第10話
「そういえばユリさんが、ママが珍しい魔法を使うって」
「あら、気になる?」
「うん!」
レオはエレナに魔法の披露をねだる。
エレナは微笑みながら、庭先に誘った。
両手を器のようにして掲げると、手のひらの上で水の玉がふよふよと浮き上がった。
「水……?」
「そう。私が得意なのは、水を操る魔法なのよ」
初級魔法書には、水の生成魔法が書いてあったのをレオは覚えていた。
てっきり聞いたことがない魔法だと思っていたレオは、珍しい魔法という点に不思議な顔をする。
そんなレオの顔を見て、エレナは微笑みながら見ててねと声をかける。
すると、浮き上がった水球を中心に、周囲の温度がぐっと下がる。
水球がみるみるうちに氷となった。
前世の知識を持つレオにとっては、感じている冷気にしては凍る早さが早いことに違和感を覚えるが、それこそが魔法なのだろう。
「水を冷やすとね、氷になるのよ。私が学生の頃に、空から雨じゃなく氷が降ったことがあったの。このくらいのね」
指で雨粒よりは少し大きい程度の大きさを示す。
「その日からね、不思議と水を氷に変える事ができるのよね。氷の魔法をちゃんと使える人ってあんまりいないのよ?」
ちゃんと使える人、という言い方をしたのは、氷自体を発現させることは難しくない。
魔力を氷に変換するだけだからだ。
しかし、その過程で、多くの魔力を消費しすぎてしまったり、氷に似た別の物質になってしまい存在し続けられなかったりする。
ーーつまり、発現したい物の理解が足りていない。
エレナの場合は、氷の元が水であるという正確な認識。
雹が降った際の気温の低下から、凍結に必要な温度。
空で水滴が凍る。
そして、水に限るが凍結の際に体積が増加する科学的な知見を得たため、消費魔力が抑えられ、実用可能な魔法に昇華しているのだ。
「私は、レオもできると思ってるわよ?」
他人の魔力に正確に調律してしまうレオなら、すでに魔力を物質に変換するなんて簡単だろう。
そして、『できる』という自信が魔法には不可欠。
魔法の教育者として、エレナはレオの背中を押した。
「まず水を出してみよっか」
「まず水……」
むむむ、とレオは唸りながら魔力を操る。
すると空中に水が現れる。
「あっ」
しかしそれは、重力に逆らわずじゃばっと地面に落ちた。
それを見てエレナは、レオは魔法に向いてるわと笑って言う。
浮く水なんて、液体の水ではない。
つまり、頑張って浮く液体を望もうものなら、とんでもない量の魔力を消費ながら、水に似た別の物質を発現してしまうだろう。

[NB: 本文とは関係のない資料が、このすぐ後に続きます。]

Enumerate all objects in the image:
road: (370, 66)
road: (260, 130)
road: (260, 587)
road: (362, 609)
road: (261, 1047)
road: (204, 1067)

「魔力を器にするといいわ。ちゃんと支えるイメージをしてね」
非物理的な魔力であるが、意思を込めればそれを魔法として応えてくれる。
つまりは、発現した水の受け皿になる。
「できた……!」
「ええ、すごいわ!」
レオの前には、水が球体となって浮いている。
レオが初めて外魔力を用いた魔法らしい魔法を扱ったのは、水魔法となった。
……消費魔力が少ない。
エレナはそう思った。
水という物質を深く理解しているが故に、レオが水を発現するにあたって消費する魔力はとても少なかった。
そこからレオは、指示される前に水の冷却を始める。
温度の低下による分子の振動の減弱。
分子構造が折れ線型である事から凝結する際体積の増加。
大気圧の減少による凝固点降下。
朧気ながらも前世の科学的な知識が、魔力の効率的な運用を助け、凍結の魔法を実現する。
「できたー!!!」
水の発現の時以上に喜ぶレオを見て、エレナは色々な思考が過ぎる。
我が息子が誇らしい。
これからもっと、この子は大きくなる。
それに伴うように、大きな苦難にも出会うのだろう。
この子の父であるアストが、そうであったように。
「ほんとに、そっくりね」
「ママ? なあに?」
仕方ないなぁ、と笑ってエレナはレオを抱きしめる。
「ううん。さすが、ママとパパの子よ」
そんな言葉が、レオにはとても誇らしかった。